NASHVILLE—For patients with multiple sclerosis (MS) and walking impairments, high-intensity interval exercise is as enjoyable as traditional continuous exercise and does not induce sustained, harmful effects on mood, according to research presented at the 2018 CMSC Annual Meeting. This finding could influence evidence-based prescriptions for exercise that are appropriate for improving physiologic conditioning, according to the researchers.
MS often results in walking dysfunction and physiologic deconditioning. High-intensity interval exercise has induced significant improvements in physiologic conditioning in healthy and clinical populations, including patients with MS. Before integrating high-intensity interval exercise into an exercise prescription, and to increase the likelihood that participants will engage in and adhere to this exercise regimen, investigators thought it important to ascertain whether people with MS and mobility disability enjoy the high-intensity interval exercise and experience mood benefits.
Elizabeth Hubbard, PhD, Assistant Professor of Kinesiology at Berry College in Mount Berry, Georgia, conducted a study to examine the effects of single sessions of high-intensity interval exercise and continuous exercise on mood and enjoyment outcomes in persons with MS and mobility disability. In their study, 20 participants (median Expanded Disability Status Scale score, 5.8) underwent counterbalanced presentations of high-intensity interval exercise and continuous exercise bouts using a recumbent stepper. The high-intensity interval exercise bout was 20 minutes long and included 10 cycles of one-minute intervals at a wattage associated with 90% VO2 peak, followed by one-minute recovery intervals at 15 W. The continuous exercise bout lasted for 20 minutes at a wattage associated with 50% to 60% VO2 peak. The researchers administered the Profile of Mood States (POMS) survey before, immediately after, and 30 minutes after exercise. The Physical Activity Enjoyment Scale (PACES) questionnaire was administered immediately after exercise.

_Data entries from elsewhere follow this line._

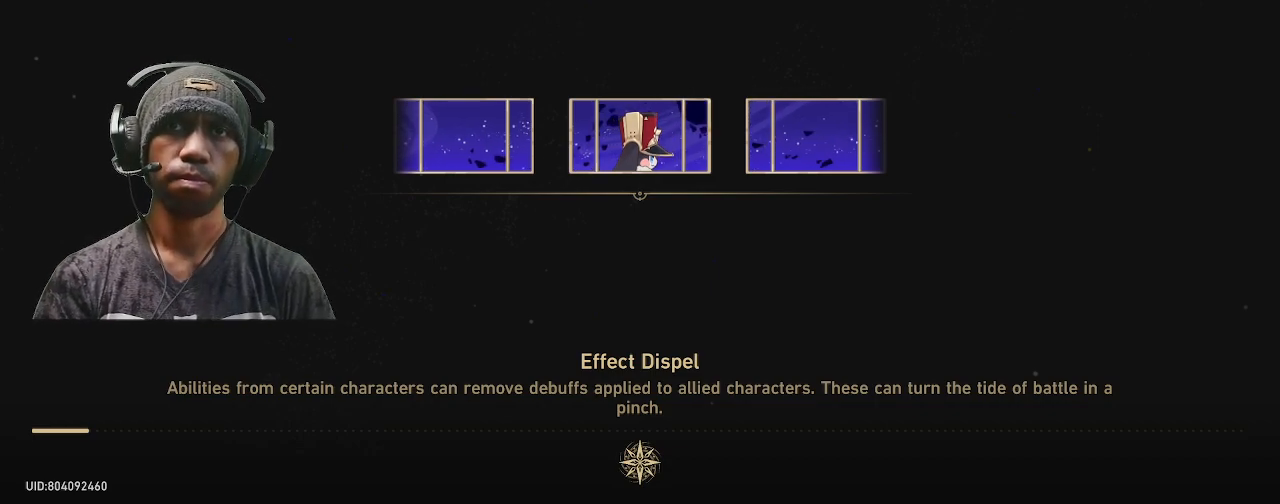
{"buttons": ["R2"], "left_stick": "center", "right_stick": "center", "events": []}
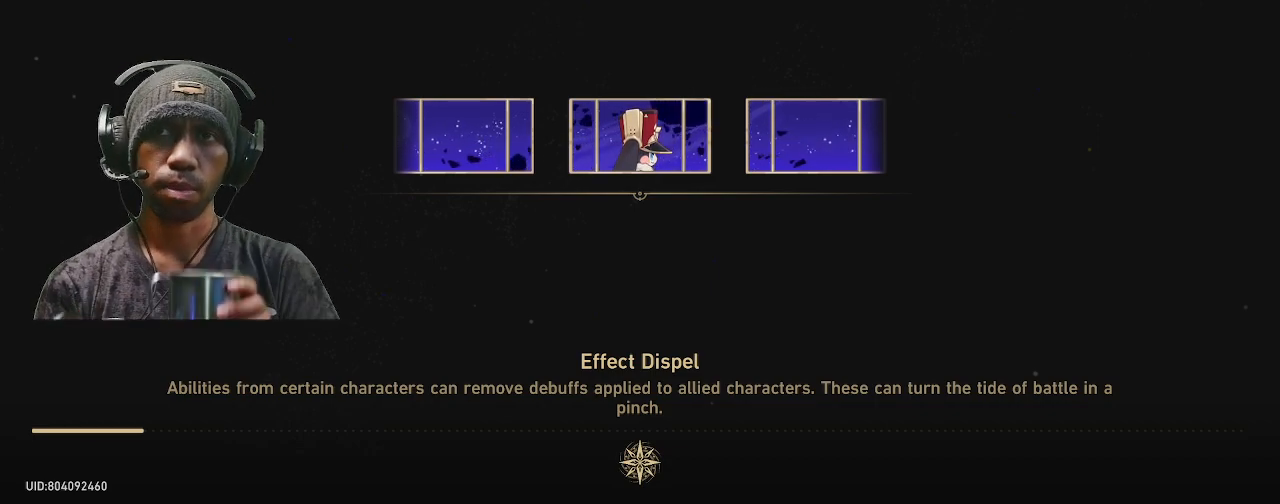
{"buttons": ["R2"], "left_stick": "center", "right_stick": "center", "events": []}
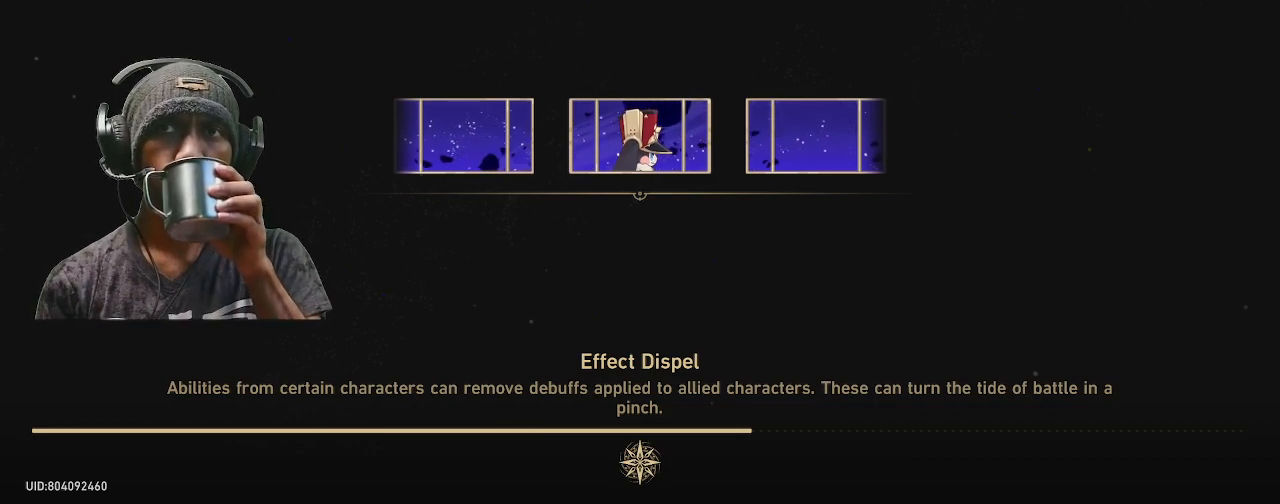
{"buttons": ["R2"], "left_stick": "center", "right_stick": "center", "events": []}
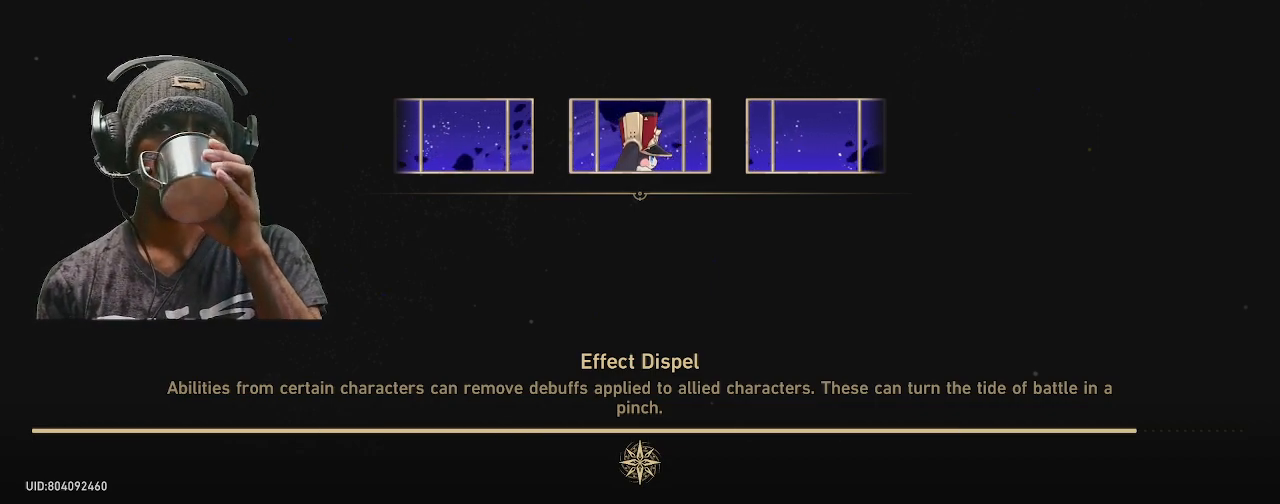
{"buttons": ["R2"], "left_stick": "center", "right_stick": "center", "events": []}
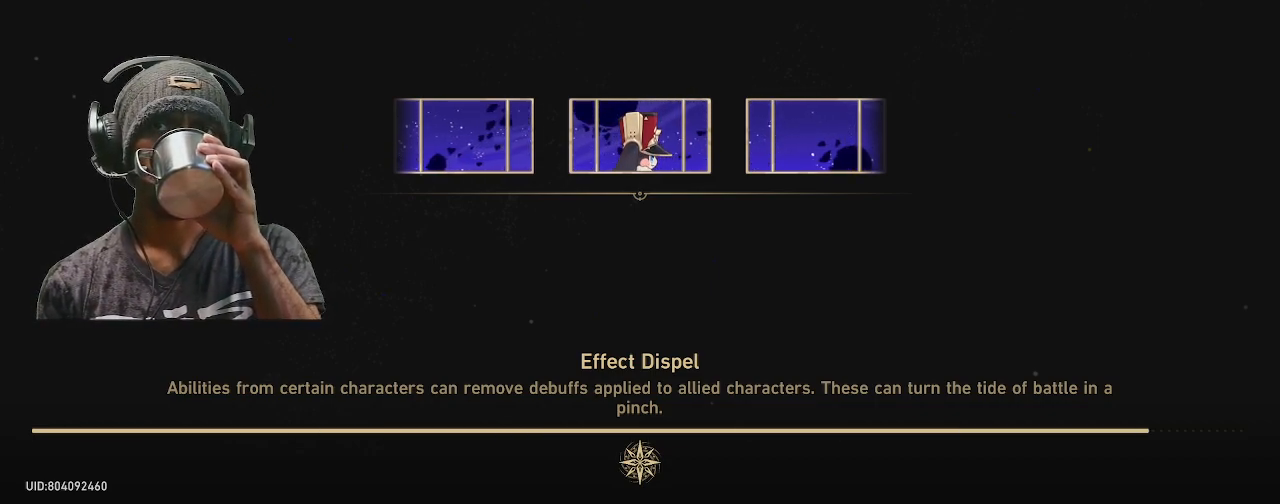
{"buttons": ["R2"], "left_stick": "center", "right_stick": "center", "events": []}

Dr. Hubbard and colleagues observed no significant condition-by-time interactions or main effects of condition on any POMS subscales. The data indicated large, statistically significant main effects of time on total mood disturbance, fatigue, and vigor. Specifically, mood worsened immediately after exercise, but rebounded after the 30-minute recovery period. The researchers saw no significant difference in scores for the PACES questionnaire between high-intensity interval exercise (mean, 95.5) and continuous exercise (mean, 97.7) conditions.
One weakness of the study was that the population was relatively active, although with a low level of fitness. In addition, the researchers did not control for age, sex, or disability status.
The high-intensity interval exercise and continuous exercise were feasible, safe, and enjoyable in people with MS who have mobility disability. “High-intensity interval exercise … might be particularly beneficial for improving fitness and functional capacity in persons with MS who have mobility disability and experience subsequent physiologic deconditioning,” said Dr. Hubbard.